- Directed by: Ernesto Cortázar
- Written by: Ernesto Cortázar
- Produced by: Luis Manrique
- Starring: Meche Barba Fernando Fernández Freddy Fernández
- Cinematography: Jack Draper
- Music by: Manuel Esperón
- Distributed by: Producciones Luis Manrique
- Release date: May 4, 1950 (México);
- Running time: 103 minutes
- Country: Mexico
- Language: Spanish

= Amor de la calle =

Amor de la calle (Love Street) is a 1950 Mexican drama film directed by Ernesto Cortazar and starring Meche Barba and Fernando Fernández.

==Plot==
El Pichi (Freddy Fernández) and other street children collect a ticket that has fallen from Fernando El Calavera (Fernando Fernández), which prevents stop them and offers them a job in his place of tortas in the neighborhood of La Lagunilla Market in Mexico City.

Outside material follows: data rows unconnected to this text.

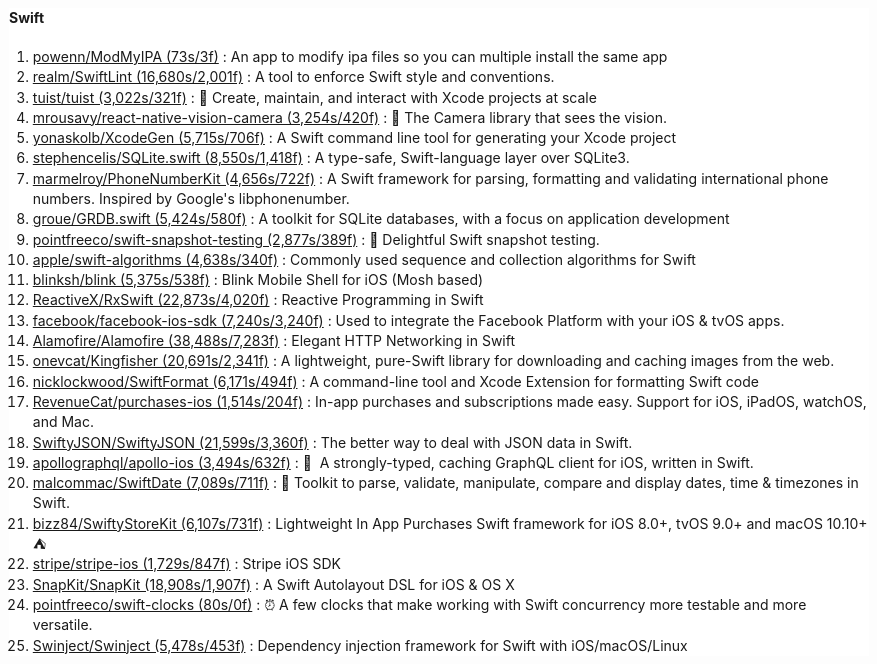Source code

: #### Swift
1. [powenn/ModMyIPA (73s/3f)](https://github.com/powenn/ModMyIPA) : An app to modify ipa files so you can multiple install the same app
2. [realm/SwiftLint (16,680s/2,001f)](https://github.com/realm/SwiftLint) : A tool to enforce Swift style and conventions.
3. [tuist/tuist (3,022s/321f)](https://github.com/tuist/tuist) : 🚀 Create, maintain, and interact with Xcode projects at scale
4. [mrousavy/react-native-vision-camera (3,254s/420f)](https://github.com/mrousavy/react-native-vision-camera) : 📸 The Camera library that sees the vision.
5. [yonaskolb/XcodeGen (5,715s/706f)](https://github.com/yonaskolb/XcodeGen) : A Swift command line tool for generating your Xcode project
6. [stephencelis/SQLite.swift (8,550s/1,418f)](https://github.com/stephencelis/SQLite.swift) : A type-safe, Swift-language layer over SQLite3.
7. [marmelroy/PhoneNumberKit (4,656s/722f)](https://github.com/marmelroy/PhoneNumberKit) : A Swift framework for parsing, formatting and validating international phone numbers. Inspired by Google's libphonenumber.
8. [groue/GRDB.swift (5,424s/580f)](https://github.com/groue/GRDB.swift) : A toolkit for SQLite databases, with a focus on application development
9. [pointfreeco/swift-snapshot-testing (2,877s/389f)](https://github.com/pointfreeco/swift-snapshot-testing) : 📸 Delightful Swift snapshot testing.
10. [apple/swift-algorithms (4,638s/340f)](https://github.com/apple/swift-algorithms) : Commonly used sequence and collection algorithms for Swift
11. [blinksh/blink (5,375s/538f)](https://github.com/blinksh/blink) : Blink Mobile Shell for iOS (Mosh based)
12. [ReactiveX/RxSwift (22,873s/4,020f)](https://github.com/ReactiveX/RxSwift) : Reactive Programming in Swift
13. [facebook/facebook-ios-sdk (7,240s/3,240f)](https://github.com/facebook/facebook-ios-sdk) : Used to integrate the Facebook Platform with your iOS & tvOS apps.
14. [Alamofire/Alamofire (38,488s/7,283f)](https://github.com/Alamofire/Alamofire) : Elegant HTTP Networking in Swift
15. [onevcat/Kingfisher (20,691s/2,341f)](https://github.com/onevcat/Kingfisher) : A lightweight, pure-Swift library for downloading and caching images from the web.
16. [nicklockwood/SwiftFormat (6,171s/494f)](https://github.com/nicklockwood/SwiftFormat) : A command-line tool and Xcode Extension for formatting Swift code
17. [RevenueCat/purchases-ios (1,514s/204f)](https://github.com/RevenueCat/purchases-ios) : In-app purchases and subscriptions made easy. Support for iOS, iPadOS, watchOS, and Mac.
18. [SwiftyJSON/SwiftyJSON (21,599s/3,360f)](https://github.com/SwiftyJSON/SwiftyJSON) : The better way to deal with JSON data in Swift.
19. [apollographql/apollo-ios (3,494s/632f)](https://github.com/apollographql/apollo-ios) : 📱  A strongly-typed, caching GraphQL client for iOS, written in Swift.
20. [malcommac/SwiftDate (7,089s/711f)](https://github.com/malcommac/SwiftDate) : 🐔 Toolkit to parse, validate, manipulate, compare and display dates, time & timezones in Swift.
21. [bizz84/SwiftyStoreKit (6,107s/731f)](https://github.com/bizz84/SwiftyStoreKit) : Lightweight In App Purchases Swift framework for iOS 8.0+, tvOS 9.0+ and macOS 10.10+ ⛺
22. [stripe/stripe-ios (1,729s/847f)](https://github.com/stripe/stripe-ios) : Stripe iOS SDK
23. [SnapKit/SnapKit (18,908s/1,907f)](https://github.com/SnapKit/SnapKit) : A Swift Autolayout DSL for iOS & OS X
24. [pointfreeco/swift-clocks (80s/0f)](https://github.com/pointfreeco/swift-clocks) : ⏰ A few clocks that make working with Swift concurrency more testable and more versatile.
25. [Swinject/Swinject (5,478s/453f)](https://github.com/Swinject/Swinject) : Dependency injection framework for Swift with iOS/macOS/Linux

Fernando knows Queta (Meche Barba), the sister of El Pichi, and both are attracted. This will lead to Fernando namely the hardness of life of people in the suburbs. Queta have to fight against the fate, which forces her to work in a cabaret with the nickname of Cariño.

==Cast==
- Meche Barba as Queta / Cariño
- Fernando Fernández as Fernando El Calavera
- Freddy Fernández) as El Pichi
- Esther Luquín as Mona
- Los Panchos
- Toña la Negra

==Reviews==
With great images of American cinematographer Jack Draper, Manuel Esperon songs and musical interventions of Los Panchos and Tona la Negra, Meche Barba gets a great job on Amor de la calle, with Fernando Fernández to restart a long period as her film partner. The success of the film, led to a sequel filmed the same year: Si fuera una cualquiera (If I Were a Any), also directed by Cortázar.